When city-wide auction clearance rates were hovering at 80 per cent at the peak of the boom last year, selling a property was less complicated than now. The record low interest rates and easy access to finance at the time meant just about anyone who could afford a home was buying.
When clearance rates are higher, more properties sell under the hammer and, in high-demand areas, fewer properties are listed for sale through private treaty.
This year, a higher proportion of properties have passed in at auction as demand from investors eases and the market normalises.
Just over half of auctioned properties sell under the hammer, with clearance rates of between 50 per cent and 60 per cent.
Passing in isn’t necessarily a bad thing because most properties sell within a few weeks of the auction. But lower clearance rates are an indicator that vendor expectations are higher than what buyers are prepared to pay at auction.
Fortunately for vendors, there’s a not-so-secret weapon that can be deployed before the auction or in post-auction negotiations to maximise your chances.
The negotiating experience of real estate agents is their most desirable attribute, especially when we are in a buyer’s market. Agents have fewer opportunities to use these skills when the market is booming and auction prices soar past reserves.
But, when the gap between vendor expectations and what buyers are prepared to pay is significant, agents’ negotiation skills are well worth their commission.
The way in which agents respond to challenging market conditions depends on their experience, according to Laing+Simmons managing director and Real Estate Institute of NSW president, Leanne Pilkington. “We have seen markets like this before when clearance rates are falling and days on markets are getting longer,” she says. “It’s part of the real estate cycle.
“Not all real estate agents have experience in this kind of market because they haven’t been in the industry long enough.”
Inexperienced agents may overestimate a property’s worth to secure a listing, according to Richard Matthews Real Estate director Richard Baini.
“You’ll know who those agents are because the asking prices on their properties are coming down every couple of weeks and the properties stay on the market,” he says. “The more experienced agents are probably selling within 35 days.”
One of the best opportunities to find out if an agent is a good negotiator is at the initial meeting, according to Pilkington, especially when it comes to negotiating fees.
“If they’re a good negotiator they will be able to demonstrate to you the value in the service they’re providing for the price they’re providing it,” she says. “If they’re not able to negotiate a good fee for themselves, how will they negotiate a good price for you?”
Baini says vendors should test agents by suggesting an unrealistic asking price. If agents agree without evidence, they may be simply telling you want you want to hear. But if they argue for a more realistic price, it’s a chance to see their negotiating skills first-hand.
“It’s got to be based on fact,” Baini said. “And the only facts you’ve got are the comparable sales.”
It’s crucial that vendors remember to always ask agents for references, Pilkington says. “Definitely speak to people who the agent has successfully sold for in the current market conditions.”

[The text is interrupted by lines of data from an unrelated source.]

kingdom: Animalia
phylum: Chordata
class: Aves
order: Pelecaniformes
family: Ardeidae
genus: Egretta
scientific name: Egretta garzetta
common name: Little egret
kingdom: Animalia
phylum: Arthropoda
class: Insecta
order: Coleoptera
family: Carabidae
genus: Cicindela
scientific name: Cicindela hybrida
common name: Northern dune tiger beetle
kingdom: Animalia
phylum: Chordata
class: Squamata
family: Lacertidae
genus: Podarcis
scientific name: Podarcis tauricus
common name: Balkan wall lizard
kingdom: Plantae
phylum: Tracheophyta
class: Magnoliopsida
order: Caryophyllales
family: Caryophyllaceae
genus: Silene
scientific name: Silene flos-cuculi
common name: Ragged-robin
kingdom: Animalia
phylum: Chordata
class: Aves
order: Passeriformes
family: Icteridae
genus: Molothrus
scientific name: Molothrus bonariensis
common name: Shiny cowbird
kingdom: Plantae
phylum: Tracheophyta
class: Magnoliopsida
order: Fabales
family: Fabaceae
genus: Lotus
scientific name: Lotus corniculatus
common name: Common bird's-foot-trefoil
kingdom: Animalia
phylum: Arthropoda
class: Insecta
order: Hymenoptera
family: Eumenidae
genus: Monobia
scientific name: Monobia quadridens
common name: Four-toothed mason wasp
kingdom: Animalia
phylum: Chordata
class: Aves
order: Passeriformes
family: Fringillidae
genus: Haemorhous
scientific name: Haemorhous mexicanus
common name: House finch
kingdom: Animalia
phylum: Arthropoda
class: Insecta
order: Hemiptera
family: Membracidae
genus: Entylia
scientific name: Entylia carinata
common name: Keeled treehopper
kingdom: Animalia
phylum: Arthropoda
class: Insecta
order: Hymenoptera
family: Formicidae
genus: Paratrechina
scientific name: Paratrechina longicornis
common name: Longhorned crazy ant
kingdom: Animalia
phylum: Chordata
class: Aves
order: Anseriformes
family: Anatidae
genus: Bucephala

Ideally, these are references from recent sales that required a degree of negotiation by the agent to get a good result for the vendor.
If the price is unrealistic and the agent is a poor negotiator, there is a risk that the property will become stale, Pilkington says.
“The very frustrating thing about selling property is, if it stays on the market too long, people start to wonder what’s wrong with it and the price starts to fall.”
But with an experienced negotiator with local-market knowledge on your side, you’ll increase your chances of a rewarding result.